EXTRACTED TEXT START

Right now, says John Landis, a professor of city and regional planning at the University of Pennsylvania, Philadelphia's approach to property development is progressive on paper. If a developer wants to embark on a project that isn't up to code — and the vast majority of them are not — they must apply for a variance. To get that variance from the Zoning Board, he must obtain a letter from the neighborhood's Registered Community Organization, or RCO, which engages with the community, provides feedback, and either supports the project or doesn't.
But not all RCOs are created equal and many projects can be approved without their support. Take the Temple football stadium, for example. The project is roiling residents' tempers; though no residents would be displaced, neighbors fear rowdy crowds and higher rents and complain that besides students, the university has not engaged the community in its planning.

EXTRACTED TEXT END
EXCERPTED DATA START

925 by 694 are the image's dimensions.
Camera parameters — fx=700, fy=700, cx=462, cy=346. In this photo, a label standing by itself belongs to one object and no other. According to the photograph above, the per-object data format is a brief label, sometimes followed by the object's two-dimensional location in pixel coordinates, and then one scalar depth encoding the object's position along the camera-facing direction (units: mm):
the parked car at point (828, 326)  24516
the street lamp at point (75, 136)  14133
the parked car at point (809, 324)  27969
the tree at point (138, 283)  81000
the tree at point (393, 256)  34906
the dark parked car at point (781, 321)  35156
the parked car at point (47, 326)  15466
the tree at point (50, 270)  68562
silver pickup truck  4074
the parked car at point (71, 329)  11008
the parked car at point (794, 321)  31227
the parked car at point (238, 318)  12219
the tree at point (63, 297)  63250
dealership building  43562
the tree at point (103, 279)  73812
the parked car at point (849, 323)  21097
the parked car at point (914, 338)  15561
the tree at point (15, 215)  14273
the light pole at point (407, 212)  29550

EXCERPTED DATA END

== TASK ITEM A ==
According to the passage on Philadelphia's zoning process, are the following statements true? (i) A developer seeking a variance from the Zoning Board must obtain a letter from the neighborhood's Registered Community Organization. (ii) Residents would be displaced by the Temple football stadium. (iii) Most development projects in Philadelphia are up to code. Answer yes or no for each and quote the words of the text that decide it.
== TASK ITEM B ==
Extend the passage on Philadelphia's zoning process, beginning after its final sentence.

== RESULT A ==
(i) Yes: "he must obtain a letter from the neighborhood's Registered Community Organization, or RCO."
(ii) No: "though no residents would be displaced."
(iii) No: "and the vast majority of them are not."

== RESULT B ==
Ensuring collaboration would mean a shift in how planning happens in Philadelphia. Landis says the best way would be for the city to hire urban design consultants to work with RCOs to bring the ideas of community members to fruition, something Vancouver, British Columbia, has dabbled with. Otherwise, the work is simply "an exercise in community aspiration."
In Portland, Goughnour acknowledges that it will take more than just changing the planning process to ensure people can stay in their homes. She has also begun tackling the problem in other ways, by setting up community markets allow black small-business owners to build financial capital and starting a collective that supports black women in Portland creating or scaling up small businesses.